Prop 54
Proposition 54 on the California Ballot proposes that no government agency be required to ask for information on ethnicity.
The proposition is logically sound. There is no such thing as a Black, White, Hispanic, or Asian race. The terminology, although prevalent, has not be quantified. Nor can it be with today's technology. That would require genetic sampling of millions of individuals to determine the make-up of a particular race. If such a thing could be done, it would turn into a taxonomy rather than a few selections on your employment application. It would require thousands of sub-species to exemplify the myriad of arrangements of what is called race.
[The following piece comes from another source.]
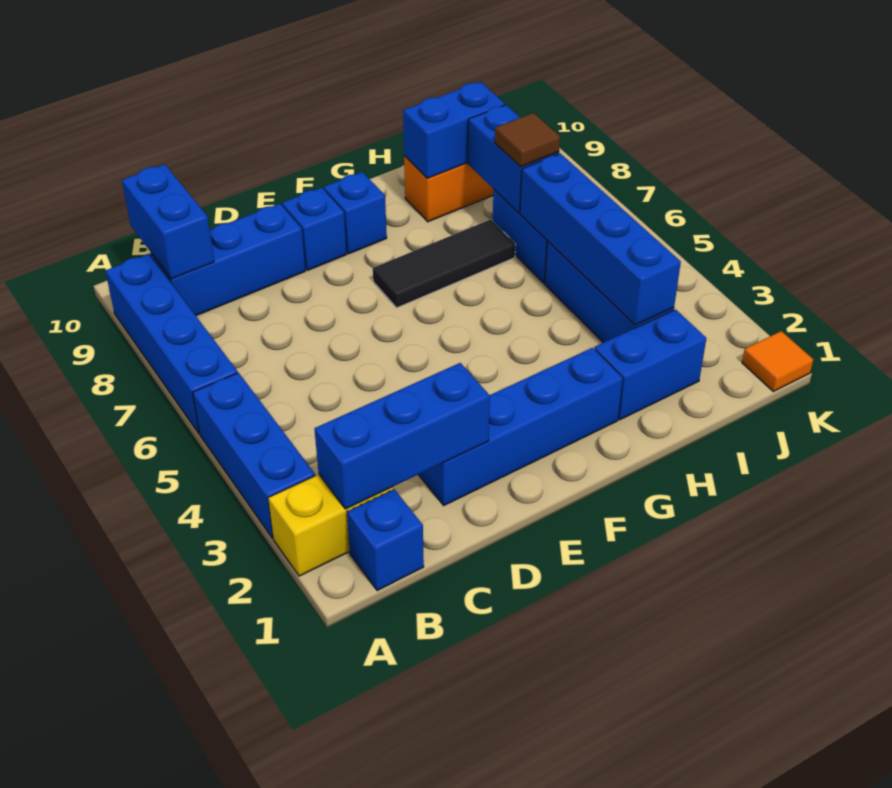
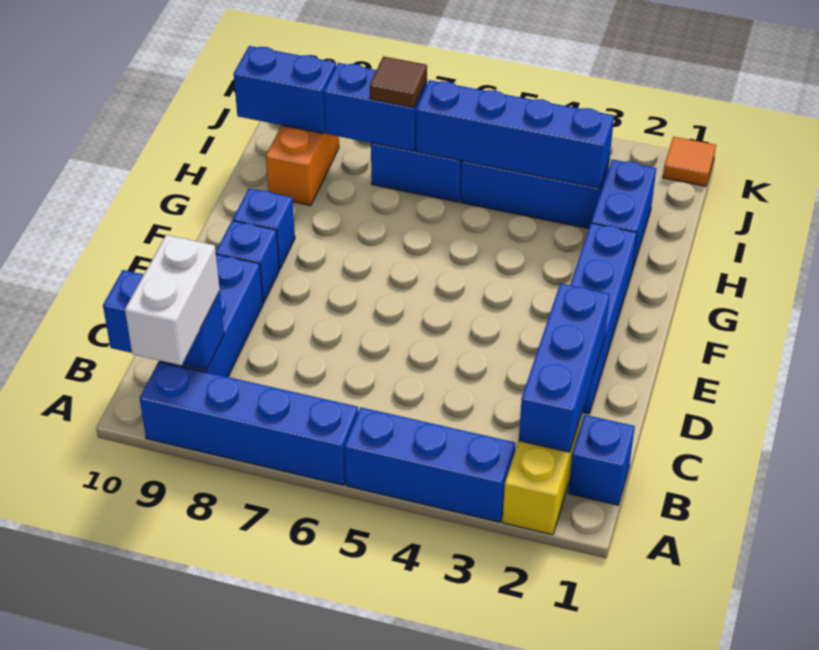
none -> white brick A9:B9 level 3
black tile F7:H7 level 1 -> none
blue brick H9:I9 level 2 -> blue brick I9:I10 level 2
The problem is that ethnicity is defined in geographical terms by point of origin. Human Beings have been traveling and intermingling for quite some time, millennia in fact. The rate of movement and migration has increased rapidly in the last 400 years and geometrically in the last 100. Human Beings are constantly recombining with people who were geographically isolated centuries ago. This mixing of populations has diluted any possible structure or meaning to the term "race". What specific set of data makes someone Black? I have no idea and neither do the opponents of Proposition 54. Nor do they posses any evidence of benefit from such information that is quantifiable or could not be ascertained from other methods.
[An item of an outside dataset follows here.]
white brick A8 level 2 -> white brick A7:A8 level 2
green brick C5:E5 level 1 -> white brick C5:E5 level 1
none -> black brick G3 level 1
The opponents of Proposition 54 claim that valuable statistical information regarding the medical predispositions of races will be lost. It was never there to begin with. Certain large scale tendencies between ethnicity can certainly be found. Blacks have a much greater chance of sickle-cell anemia than do whites. What that means to the individual is uncertain. Environmental and economic factors also play a role independent of race. What is necessary to define one's medical propensity is an identification of the genetic markers for a condition and an understanding of the environmental factors that contribute to its expression.
Having people mark a broad category of race on a page is not a scientific endeavor, but rather a political one. Race defines a plethora of political issues in this country despite the inability to define it. Race is a popular social touchstone, but it is not in any contributing to either healthier lives or better Human relations. To suggest that this information is accurate, meaningful, or rational is to make oneself suspect.
Again, the hysterical choir of voices will rise above the minority of thinking people. Proposition 54 has failed, and with it, another chance at improving our ability to make rational judgments based on empirical evidence.